Liberal minds flocked to the USSR in an unending procession, from the great ones like Shaw and Gide and Barbusse and Julian Huxley and Harold Laski and Sidney and Beatrice Webb, down to poor little teachers, crazed clergymen and millionaires, drivelling dons, all utterly convinced that, under the aegis of the great Stalin, a new dawn is breaking in the world, so that the human race may at last be united in liberty, equality and fraternity forevermore . . . These Liberal minds are prepared to believe anything, however preposterous, to overlook anything, however villainous, to approve anything, however obscurantist and brutally authoritarian, in order to be able to preserve intact the confident expectation that one of the most thoroughgoing, ruthless and bloody tyrannies ever to exist on earth can be relied on to champion human freedom, the brotherhood of man, and all the other good Liberal causes to which they had dedicated their lives . . . They are unquestionably one of the marvels of the age . . . all chanting the praises of the Dictatorship of the Proletariat, and of Stalin as its most gracious and beloved figurehead.
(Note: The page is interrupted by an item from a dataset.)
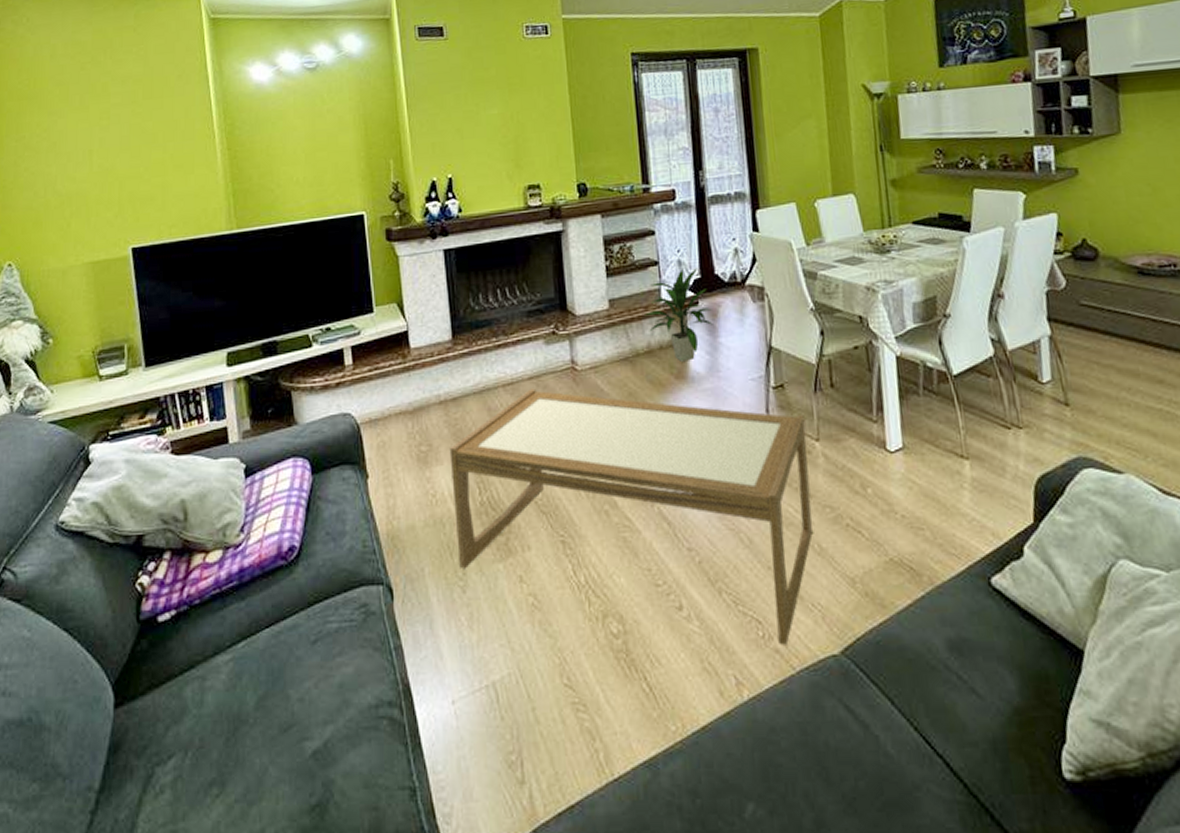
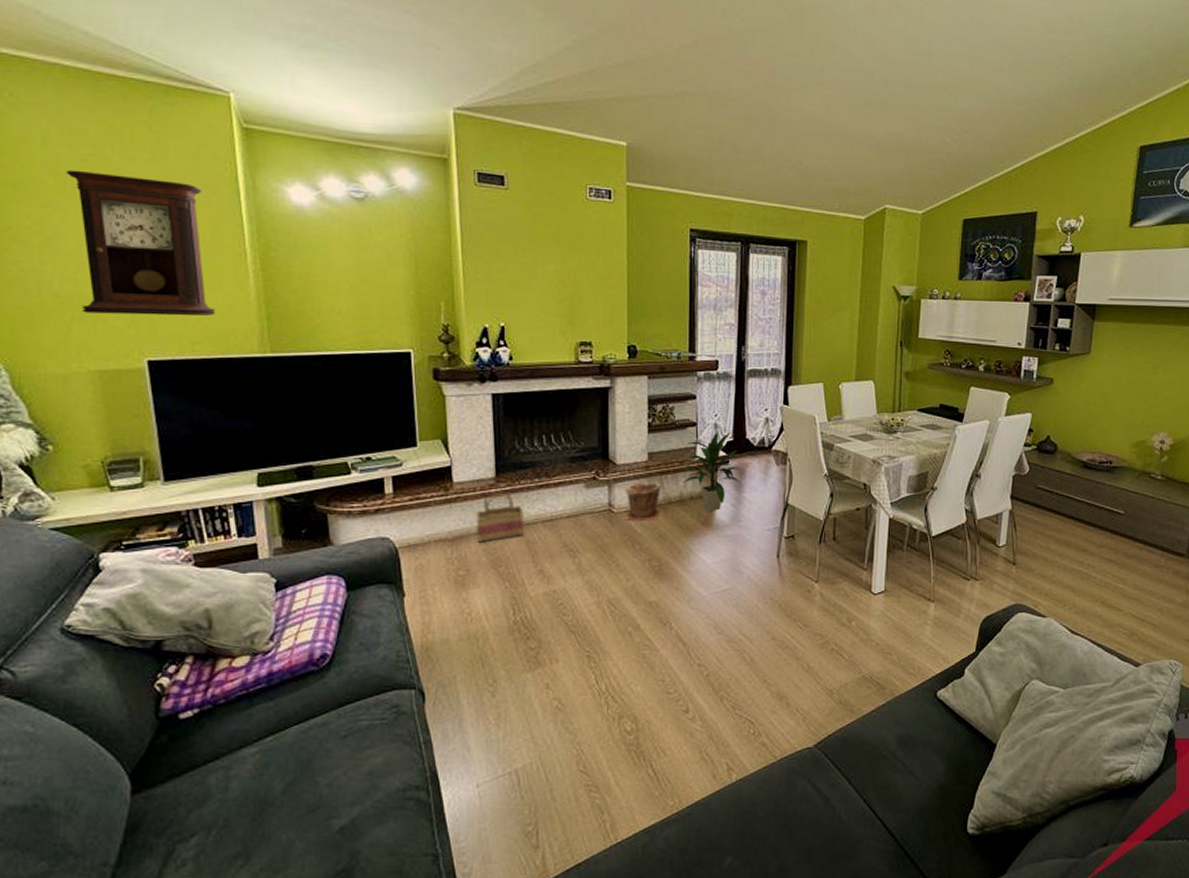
pendulum clock: none [68,76,189,208] -> present [66,169,215,316]
basket: none [435,354,486,413] -> present [476,491,525,543]
coffee table: present [449,388,813,645] -> none [487,526,808,740]
plant pot: none [587,333,628,378] -> present [625,482,661,520]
It was as though a Salvation Army contingent had turned out with bands and banners in honour of some ferocious tribal deity, or as though a vegetarian society had issued a passionate plea for cannibalism.

 

Alexander Solzhenitsyn

 

The pack [i.e., the media and the "intelligentsia"] is after him and because what he says is unbearable: that the answer to dictatorship is not liberalism, but Christianity. I mean, that is an unbearable proposition from their point of view, and it is where he stands . . . It has been something wonderful to watch and, to more people than you might think, enormously heartening: that that is what this man should have to say instead of a lot of claptrap . . . They started off by never mentioning that he was a Christian. I mean, for a long time, he was made a hero of the cause for freedom, but it was never mentioned that an integral and essential part of it was his Christian belief.